Quizá antes que ellos mismos, observó Montiel algunos cambios en las costumbres de aquel dúo. Disminuyó la frecuencia de las flores desechadas; a los cada vez menos numerosos envoltorios de boutiques, paquetes de fuagrás y latas de caviar los sustituían subrepticiamente bolsas del kebab y cartones de hamburguesas, incluidas las correspondientes coronas de papel dorado. Percibió también desorden en la clasificación de aquellos restos: mondas de plátano entre los papeles; recipientes de plástico del restaurante chino entre los vidrios; un entrecot maloliente entre plantas secas, faltas de riego. No quiso notificar estas trasgresiones al Departamento de Higiene que podría haber tomado medidas drásticas como una sustanciosa multa o hasta la suspensión de la recogida: Le daba lástima al intuir que la causa de esta anormalidad podría ser una ruptura dramática, que le recordaba aquellos días del otoño pasado en que Erika le abandonó inesperadamente, sin una explicación, después de cuatro años felices.

Confirmó sus sospechas un lunes en que, al abrir los restos biológicos encontró, fuera de lugar, un retrato al oleo de esos que pintan los artistas en Montmartre. Era una pareja sonriente, un tipo alto con gesto arrogante cogía por el hombro a una bella muchacha bastante más baja. Ella andaba por la treintena, tenía suaves rasgos orientales. Una preciosa sonrisa animaba toda su cara. Con sigilo, salvó al lienzo de que lo triturara el eficaz mecanismo del vehículo y lo llevó a su casa.

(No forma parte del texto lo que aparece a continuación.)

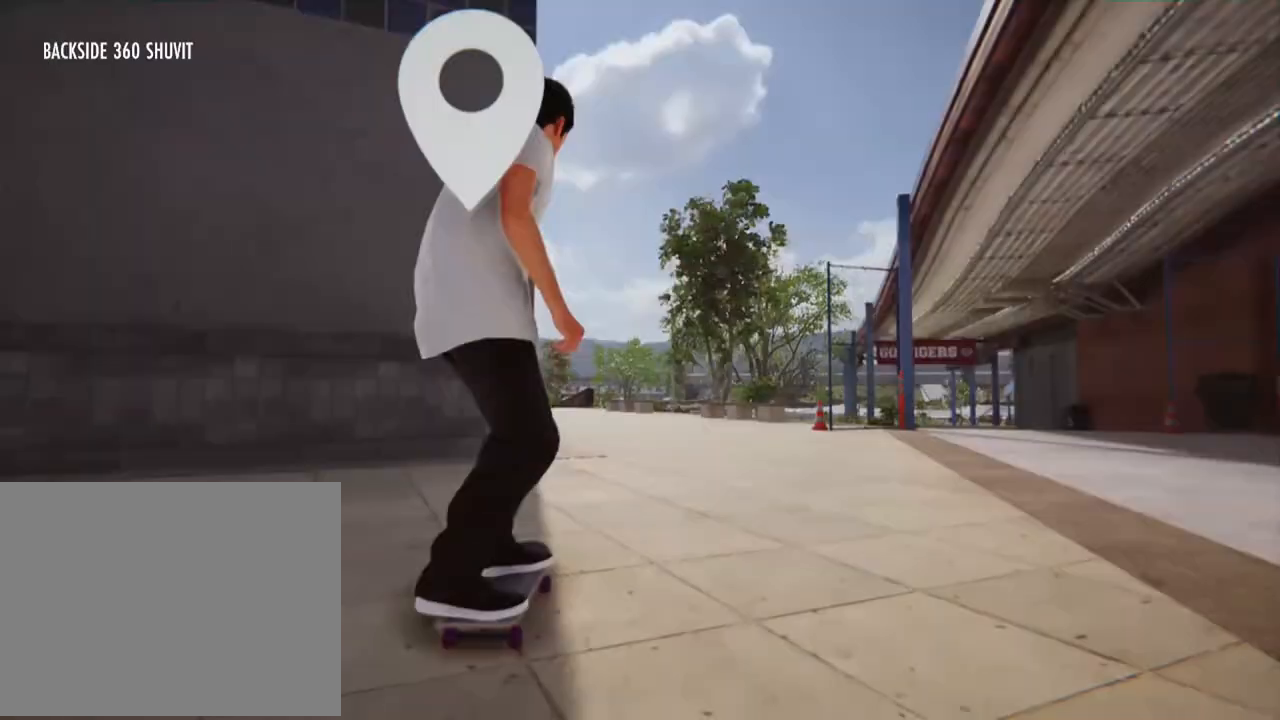
{"buttons": ["A"], "left_stick": "center", "right_stick": "center", "events": [[166, "DPAD_UP", "up"], [267, "A", "down"]]}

Según pasaban las semanas, no veía ninguna mejoría en el comportamiento de Nadine – no le fue difícil encontrar su nombre entre los montones de papeles que la chica erróneamente tiraba entre los plásticos. Sentía solidaridad con esa actitud recordando la demoledora depresión que había sufrido los meses siguientes de romper con Erika.

Un viernes, en una reacción instintiva, pidió a Feltes que detuviera el camión delante de la gasolinera Aral de la calle Longwy y compró el ramo más bonito que encontró allí. Ese día vaciaban los cubos azules de papel y cartón – el de Nadine iba lleno de ropa de hombre ya innecesaria. Dejó sobre la tapa del contenedor vacío el ramo antes de seguir la ronda encaramado al pescante trasero. Nada notó al pasar por delante en los días siguientes, hasta que, justo a la semana, encima del cubo azul encontró esas flores ya marchitas. No le costó mucho trabajo convencer a sus colegas Feltes y Fleitas de desviarse a la Aral y volver para dejar sobre la tapa otro ramo fresco.

Pasó algún tiempo con ese intercambio semanal de flores lozanas por las ya mustias. Hasta que un nuevo viernes, ya llegando la Navidad, al recoger los cubos la vio mirándole desde la ventana del segundo piso. Una sonrisa inmensa, y algo pícara, embellecía su cara.

Es sábado. Solo con su bagaje gastronómico y falto de la cobertura del vehículo del Servicio de Higiene, Montiel se siente como el soldado que se lanza a campo abierto sin la protección de la artillería. Sube lento la cuesta, a cada paso más aprensivo, más convencido de que está haciendo el ridículo. Llama a la puerta del 41. El interior se alumbra mientras que un taconeo sonoro y sensual anuncia los pasos que se aproximan. Al abrir, sale por el umbral un borbotón de risa alegre que llena de música la que hace un momento era la vulgar calle Pepin le Bref.